### ASSIGNMENT
Look through the data below and say how many of its lines contain "elbow", adding nothing else.

Joint position lists

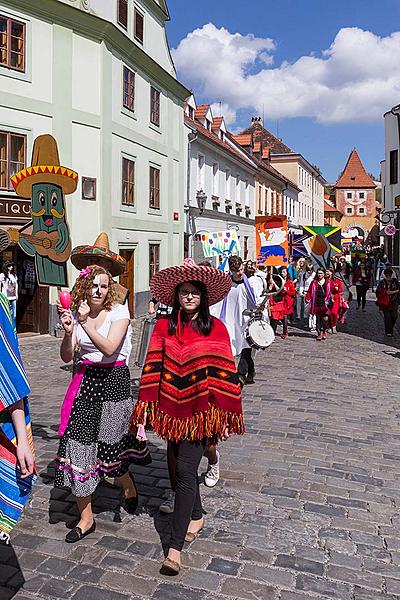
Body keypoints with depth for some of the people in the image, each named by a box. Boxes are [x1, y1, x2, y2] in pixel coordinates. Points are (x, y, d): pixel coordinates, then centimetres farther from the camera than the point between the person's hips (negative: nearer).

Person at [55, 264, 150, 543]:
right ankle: (86, 518, 17)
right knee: (77, 446, 1)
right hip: (85, 381, 4)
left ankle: (130, 488, 38)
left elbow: (109, 348, -23)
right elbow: (67, 357, -3)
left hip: (113, 380, -4)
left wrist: (85, 324, -30)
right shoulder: (78, 313, 3)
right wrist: (68, 332, -20)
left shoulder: (119, 312, -9)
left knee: (108, 448, 3)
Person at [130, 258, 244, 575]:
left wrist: (224, 414, -7)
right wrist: (144, 407, -6)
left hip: (201, 411, -4)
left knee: (185, 469, -7)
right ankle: (196, 515, 42)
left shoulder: (215, 328, -5)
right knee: (176, 468, 15)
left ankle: (175, 546, 3)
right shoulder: (164, 327, 1)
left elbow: (224, 373, -5)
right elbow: (153, 368, -1)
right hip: (172, 409, 4)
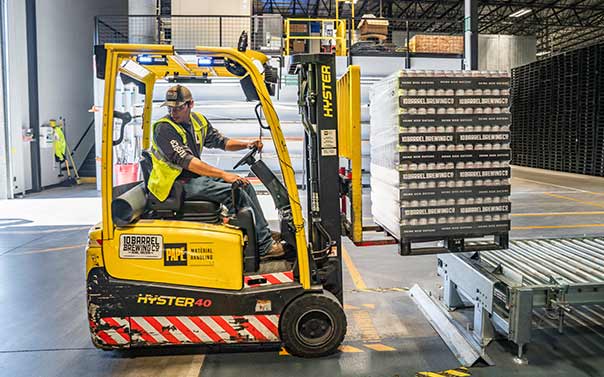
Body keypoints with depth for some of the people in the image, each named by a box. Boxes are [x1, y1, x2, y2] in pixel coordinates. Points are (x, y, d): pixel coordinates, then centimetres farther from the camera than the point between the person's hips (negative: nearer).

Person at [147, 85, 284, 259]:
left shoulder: (198, 120, 7)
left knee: (245, 185, 4)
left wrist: (247, 144, -2)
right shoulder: (164, 129, -18)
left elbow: (220, 141, 17)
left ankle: (265, 233, 11)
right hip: (177, 183, -8)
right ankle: (264, 246, -15)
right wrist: (224, 175, -31)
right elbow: (187, 161, -27)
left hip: (196, 176, 9)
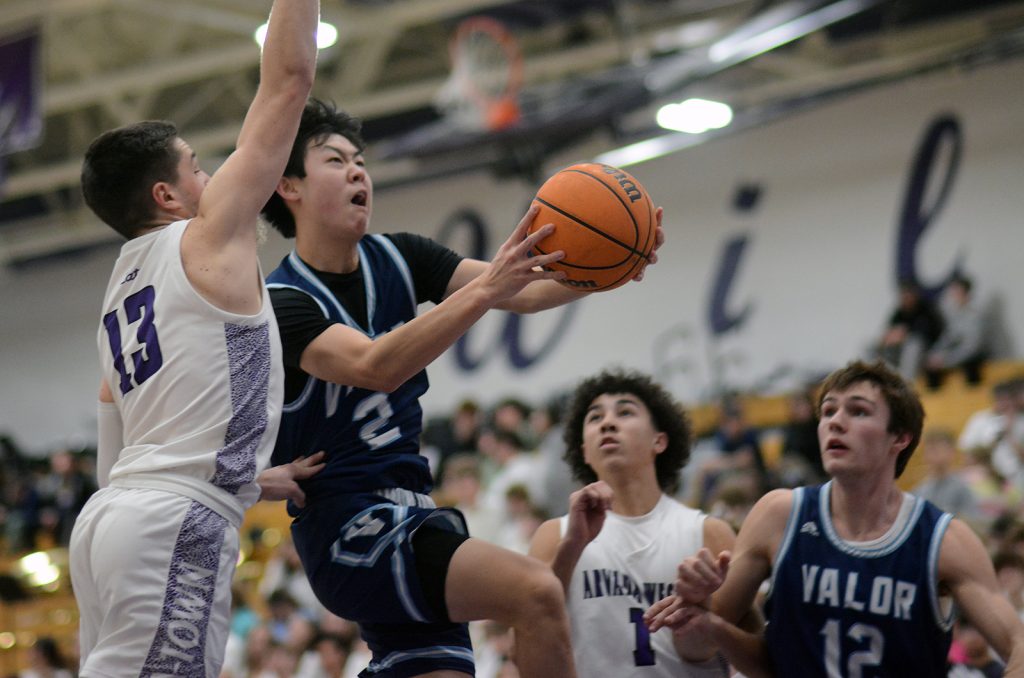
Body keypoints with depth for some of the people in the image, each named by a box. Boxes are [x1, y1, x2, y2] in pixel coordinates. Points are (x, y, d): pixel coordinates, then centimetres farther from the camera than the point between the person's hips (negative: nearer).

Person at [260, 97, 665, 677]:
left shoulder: (395, 258, 9)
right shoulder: (283, 303, -12)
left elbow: (527, 292, -1)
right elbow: (376, 367, -31)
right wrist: (486, 289, -41)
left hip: (410, 518, 8)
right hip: (348, 530, -8)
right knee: (536, 591, -26)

### OUTPUT OF THE TASK
8